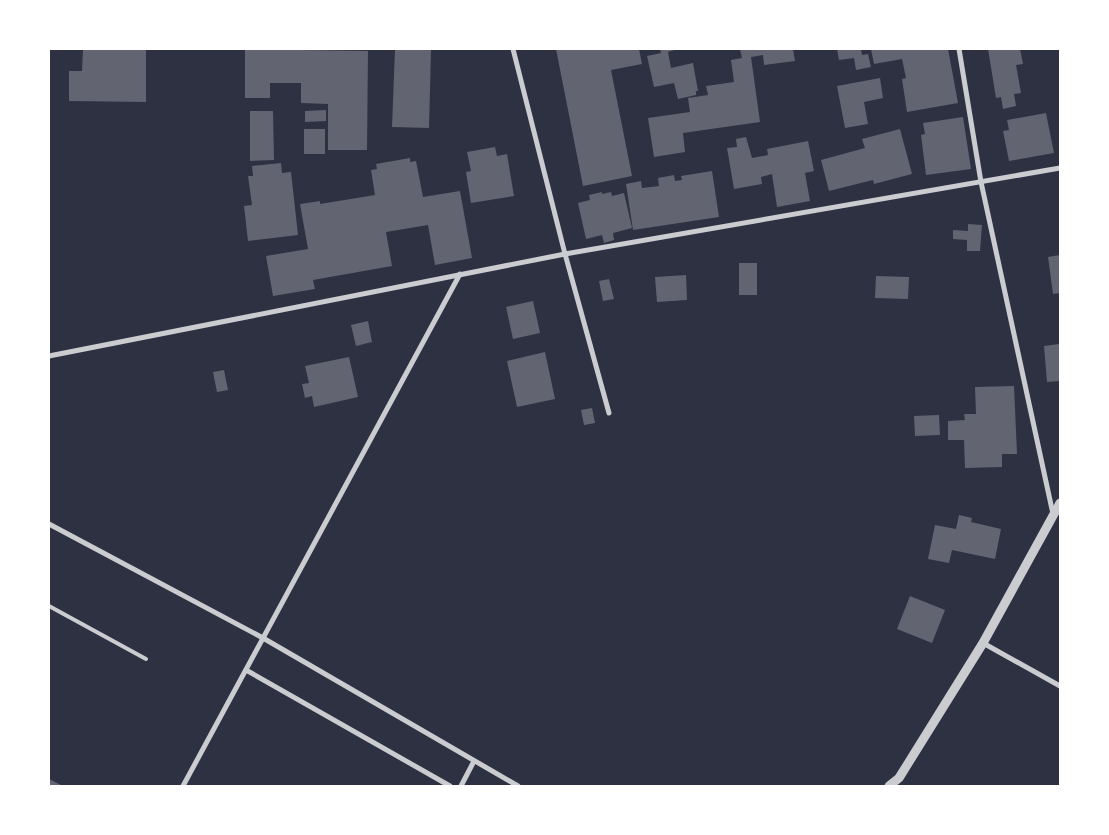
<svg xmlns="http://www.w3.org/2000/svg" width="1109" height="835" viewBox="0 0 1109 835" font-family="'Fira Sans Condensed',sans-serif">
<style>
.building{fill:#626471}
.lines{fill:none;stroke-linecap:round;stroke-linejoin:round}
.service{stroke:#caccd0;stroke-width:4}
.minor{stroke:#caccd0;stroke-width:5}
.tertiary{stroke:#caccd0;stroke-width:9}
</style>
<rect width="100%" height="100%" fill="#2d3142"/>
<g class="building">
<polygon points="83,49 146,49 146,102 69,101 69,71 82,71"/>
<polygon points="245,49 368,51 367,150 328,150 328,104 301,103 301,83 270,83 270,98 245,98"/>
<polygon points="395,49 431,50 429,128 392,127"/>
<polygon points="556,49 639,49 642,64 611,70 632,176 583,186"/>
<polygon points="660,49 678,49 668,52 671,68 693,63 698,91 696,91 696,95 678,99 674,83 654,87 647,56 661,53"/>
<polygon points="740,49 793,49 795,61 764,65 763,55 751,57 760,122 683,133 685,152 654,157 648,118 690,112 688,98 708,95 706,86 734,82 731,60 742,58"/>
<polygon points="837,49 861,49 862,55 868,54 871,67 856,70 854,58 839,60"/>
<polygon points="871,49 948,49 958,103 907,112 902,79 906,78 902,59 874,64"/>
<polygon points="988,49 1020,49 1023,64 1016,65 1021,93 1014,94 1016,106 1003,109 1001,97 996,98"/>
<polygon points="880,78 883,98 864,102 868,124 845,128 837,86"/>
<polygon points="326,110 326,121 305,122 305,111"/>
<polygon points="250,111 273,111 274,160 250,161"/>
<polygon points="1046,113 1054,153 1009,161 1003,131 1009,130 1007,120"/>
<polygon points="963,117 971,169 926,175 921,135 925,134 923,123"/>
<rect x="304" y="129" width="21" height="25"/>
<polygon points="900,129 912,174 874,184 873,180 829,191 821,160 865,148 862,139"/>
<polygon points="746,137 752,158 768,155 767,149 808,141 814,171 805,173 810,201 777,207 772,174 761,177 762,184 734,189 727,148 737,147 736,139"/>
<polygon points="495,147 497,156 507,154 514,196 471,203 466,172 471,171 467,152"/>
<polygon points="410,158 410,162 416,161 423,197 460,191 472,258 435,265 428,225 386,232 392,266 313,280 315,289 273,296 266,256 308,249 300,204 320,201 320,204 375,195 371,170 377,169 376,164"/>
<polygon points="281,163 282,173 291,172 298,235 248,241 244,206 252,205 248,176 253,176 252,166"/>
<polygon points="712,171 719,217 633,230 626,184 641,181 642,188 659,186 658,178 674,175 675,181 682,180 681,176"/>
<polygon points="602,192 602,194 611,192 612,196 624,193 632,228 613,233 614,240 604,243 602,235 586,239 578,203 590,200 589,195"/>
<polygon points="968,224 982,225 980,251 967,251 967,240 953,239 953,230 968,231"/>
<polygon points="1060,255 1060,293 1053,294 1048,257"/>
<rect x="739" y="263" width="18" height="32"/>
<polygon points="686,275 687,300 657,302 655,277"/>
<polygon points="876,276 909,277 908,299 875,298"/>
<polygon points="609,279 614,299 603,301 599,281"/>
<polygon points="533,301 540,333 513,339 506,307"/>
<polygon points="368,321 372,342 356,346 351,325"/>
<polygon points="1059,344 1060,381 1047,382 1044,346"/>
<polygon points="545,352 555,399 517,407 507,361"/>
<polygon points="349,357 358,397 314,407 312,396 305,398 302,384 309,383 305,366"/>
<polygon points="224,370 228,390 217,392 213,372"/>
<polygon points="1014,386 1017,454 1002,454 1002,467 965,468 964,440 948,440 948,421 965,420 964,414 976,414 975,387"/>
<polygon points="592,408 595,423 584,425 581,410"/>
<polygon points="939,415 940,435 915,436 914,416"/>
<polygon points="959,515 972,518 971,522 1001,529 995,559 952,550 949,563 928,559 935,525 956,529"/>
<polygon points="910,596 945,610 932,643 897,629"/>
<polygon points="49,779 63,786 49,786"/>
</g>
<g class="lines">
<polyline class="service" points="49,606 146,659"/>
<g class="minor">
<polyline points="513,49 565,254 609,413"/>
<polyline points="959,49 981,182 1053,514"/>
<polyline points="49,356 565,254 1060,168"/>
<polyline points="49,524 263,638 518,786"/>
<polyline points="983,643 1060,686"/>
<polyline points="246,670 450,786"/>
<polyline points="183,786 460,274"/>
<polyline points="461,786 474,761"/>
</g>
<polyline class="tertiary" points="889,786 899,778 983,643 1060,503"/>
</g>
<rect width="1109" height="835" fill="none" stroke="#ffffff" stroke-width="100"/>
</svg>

— What is needed —
Write out the data precisely as given, excluding the pictures.

— Output for this exercise —
<svg xmlns="http://www.w3.org/2000/svg" width="1109" height="835" viewBox="0 0 1109 835" font-family="'Fira Sans Condensed',sans-serif">
<style>
.building{fill:#626471}
.lines{fill:none;stroke-linecap:round;stroke-linejoin:round}
.service{stroke:#caccd0;stroke-width:4}
.minor{stroke:#caccd0;stroke-width:5}
.tertiary{stroke:#caccd0;stroke-width:9}
</style>
<rect width="100%" height="100%" fill="#2d3142"/>
<g class="building">
<polygon points="83,49 146,49 146,102 69,101 69,71 82,71"/>
<polygon points="245,49 368,51 367,150 328,150 328,104 301,103 301,83 270,83 270,98 245,98"/>
<polygon points="395,49 431,50 429,128 392,127"/>
<polygon points="556,49 639,49 642,64 611,70 632,176 583,186"/>
<polygon points="660,49 678,49 668,52 671,68 693,63 698,91 696,91 696,95 678,99 674,83 654,87 647,56 661,53"/>
<polygon points="740,49 793,49 795,61 764,65 763,55 751,57 760,122 683,133 685,152 654,157 648,118 690,112 688,98 708,95 706,86 734,82 731,60 742,58"/>
<polygon points="837,49 861,49 862,55 868,54 871,67 856,70 854,58 839,60"/>
<polygon points="871,49 948,49 958,103 907,112 902,79 906,78 902,59 874,64"/>
<polygon points="988,49 1020,49 1023,64 1016,65 1021,93 1014,94 1016,106 1003,109 1001,97 996,98"/>
<polygon points="880,78 883,98 864,102 868,124 845,128 837,86"/>
<polygon points="326,110 326,121 305,122 305,111"/>
<polygon points="250,111 273,111 274,160 250,161"/>
<polygon points="1046,113 1054,153 1009,161 1003,131 1009,130 1007,120"/>
<polygon points="963,117 971,169 926,175 921,135 925,134 923,123"/>
<rect x="304" y="129" width="21" height="25"/>
<polygon points="900,129 912,174 874,184 873,180 829,191 821,160 865,148 862,139"/>
<polygon points="746,137 752,158 768,155 767,149 808,141 814,171 805,173 810,201 777,207 772,174 761,177 762,184 734,189 727,148 737,147 736,139"/>
<polygon points="495,147 497,156 507,154 514,196 471,203 466,172 471,171 467,152"/>
<polygon points="410,158 410,162 416,161 423,197 460,191 472,258 435,265 428,225 386,232 392,266 313,280 315,289 273,296 266,256 308,249 300,204 320,201 320,204 375,195 371,170 377,169 376,164"/>
<polygon points="281,163 282,173 291,172 298,235 248,241 244,206 252,205 248,176 253,176 252,166"/>
<polygon points="712,171 719,217 633,230 626,184 641,181 642,188 659,186 658,178 674,175 675,181 682,180 681,176"/>
<polygon points="602,192 602,194 611,192 612,196 624,193 632,228 613,233 614,240 604,243 602,235 586,239 578,203 590,200 589,195"/>
<polygon points="968,224 982,225 980,251 967,251 967,240 953,239 953,230 968,231"/>
<polygon points="1060,255 1060,293 1053,294 1048,257"/>
<rect x="739" y="263" width="18" height="32"/>
<polygon points="686,275 687,300 657,302 655,277"/>
<polygon points="876,276 909,277 908,299 875,298"/>
<polygon points="609,279 614,299 603,301 599,281"/>
<polygon points="533,301 540,333 513,339 506,307"/>
<polygon points="368,321 372,342 356,346 351,325"/>
<polygon points="1059,344 1060,381 1047,382 1044,346"/>
<polygon points="545,352 555,399 517,407 507,361"/>
<polygon points="349,357 358,397 314,407 312,396 305,398 302,384 309,383 305,366"/>
<polygon points="224,370 228,390 217,392 213,372"/>
<polygon points="1014,386 1017,454 1002,454 1002,467 965,468 964,440 948,440 948,421 965,420 964,414 976,414 975,387"/>
<polygon points="592,408 595,423 584,425 581,410"/>
<polygon points="939,415 940,435 915,436 914,416"/>
<polygon points="959,515 972,518 971,522 1001,529 995,559 952,550 949,563 928,559 935,525 956,529"/>
<polygon points="910,596 945,610 932,643 897,629"/>
<polygon points="49,779 63,786 49,786"/>
</g>
<g class="lines">
<polyline class="service" points="49,606 146,659"/>
<g class="minor">
<polyline points="513,49 565,254 609,413"/>
<polyline points="959,49 981,182 1053,514"/>
<polyline points="49,356 565,254 1060,168"/>
<polyline points="49,524 263,638 518,786"/>
<polyline points="983,643 1060,686"/>
<polyline points="246,670 450,786"/>
<polyline points="183,786 460,274"/>
<polyline points="461,786 474,761"/>
</g>
<polyline class="tertiary" points="889,786 899,778 983,643 1060,503"/>
</g>
<rect width="1109" height="835" fill="none" stroke="#ffffff" stroke-width="100"/>
</svg>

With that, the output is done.